Suivi expérimental du bilan hydrologique d’arbres de pluie
Les arbres de pluie sont des solutions fondées sur la nature pour la gestion des eaux pluviales, considérés comme des aménagements adaptés aux zones fortement urbanisées, et de plus en plus utilisés. La contribution de l'arbre au bilan hydrologique (évapotranspiration) reste tout de même assez incertaine en raison de difficultés de suivi de ce type d’ouvrage. Notre étude de cas consiste à suivre cinq arbres de pluie existants de la Rue Vauban (Lyon, France). Pour ces arbres, la capacité d'infiltration est améliorée par une tranchée, afin d'accroître la collecte des eaux de ruissellement provenant des rues et des trottoirs avoisinants. Le suivi inclut également deux arbres témoins (ne recevant pas de ruissellement) situés dans la même rue. Le dispositif expérimental comprend la mesure en continu du niveau d'eau en entrée d’ouvrage, de la teneur en eau du sol et du potentiel matriciel dans la fosse de l'arbre, ainsi que du flux de sève de l’arbre. Ce résumé présente les premiers résultats ainsi qu’un retour d’expérience après 10 mois de suivi.

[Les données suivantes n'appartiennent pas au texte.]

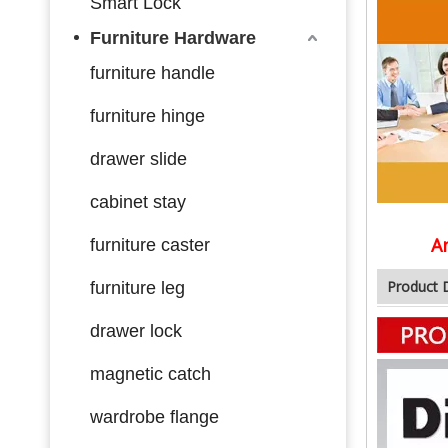
Smart Lock
Furniture Hardware
furniture handle
furniture hinge
drawer slide
cabinet stay
A
furniture caster
Product 
furniture leg
drawer lock
magnetic catch
wardrobe flange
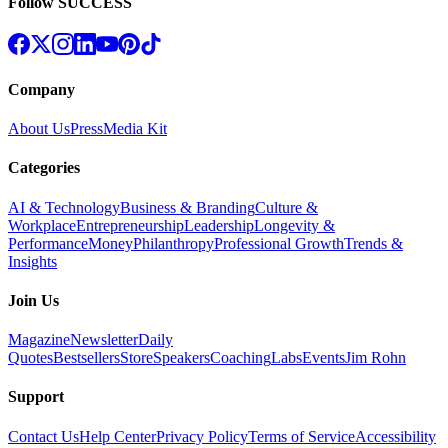
Follow SUCCESS
Company
About Us
Press
Media Kit
Categories
AI & Technology
Business & Branding
Culture &
Workplace
Entrepreneurship
Leadership
Longevity &
Performance
Money
Philanthropy
Professional Growth
Trends &
Insights
Join Us
Magazine
Newsletter
Daily
Quotes
Bestsellers
Store
Speakers
Coaching
Labs
Events
Jim Rohn
Support
Contact Us
Help Center
Privacy Policy
Terms of Service
Accessibility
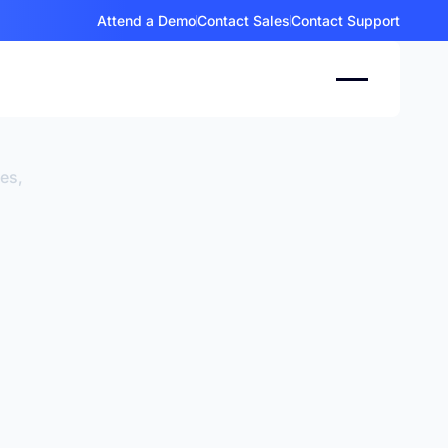
Attend a Demo
Contact Sales
Contact Support
ces,
.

Évaluation de la résilience aux inondations, à la sécheresse et à la chaleur : le rôle prépondérant de l'ombrage dans le refroidissement urbain
La mise en œuvre d’infrastructures bleues et vertes (BGI) est une stratégie essentielle pour adapter les villes au changement climatique. À l’aide d’un cadre de modélisation intégré, nous évaluons dans quelle mesure les BGI et la déconnexion de surfaces imperméables peuvent réduire les inondations, améliorer le bilan hydrique et atténuer le stress thermique à Innsbruck, en Autriche. Les résultats montrent que les BGI diminuent les volumes et zones d’inondation et améliorent le bilan hydrique, notamment via une recharge accrue de la nappe phréatique, renforçant ainsi la résilience aux sécheresses. Toutefois, même avec 30 % de surfaces imperméables déconnectées selon les directives autrichiennes, l’augmentation de l’évapotranspiration reste limitée et n’entraîne aucune réduction mesurable de l’UTCI, ni à l’échelle de la ville ni des quartiers centraux. La végétalisation locale peut réduire l’UTCI jusqu’à 2,5 °C et l’ombrage des arbres jusqu’à 13 °C selon la météo, mais ces effets restent très localisés. De plus, la gestion des eaux pluviales des 30 % de surfaces déconnectées ne transforme que 3,2–5,1 % de la surface urbaine en espaces verts, ce qui est insuffisant pour réduire le stress thermique à l’échelle de la ville. L’ombrage apparaît ainsi comme un facteur déterminant, et la combinaison de BGI gérant les eaux pluviales avec une végétation procurant de l’ombre constitue une stratégie particulièrement efficace pour renforcer la résilience climatique urbaine.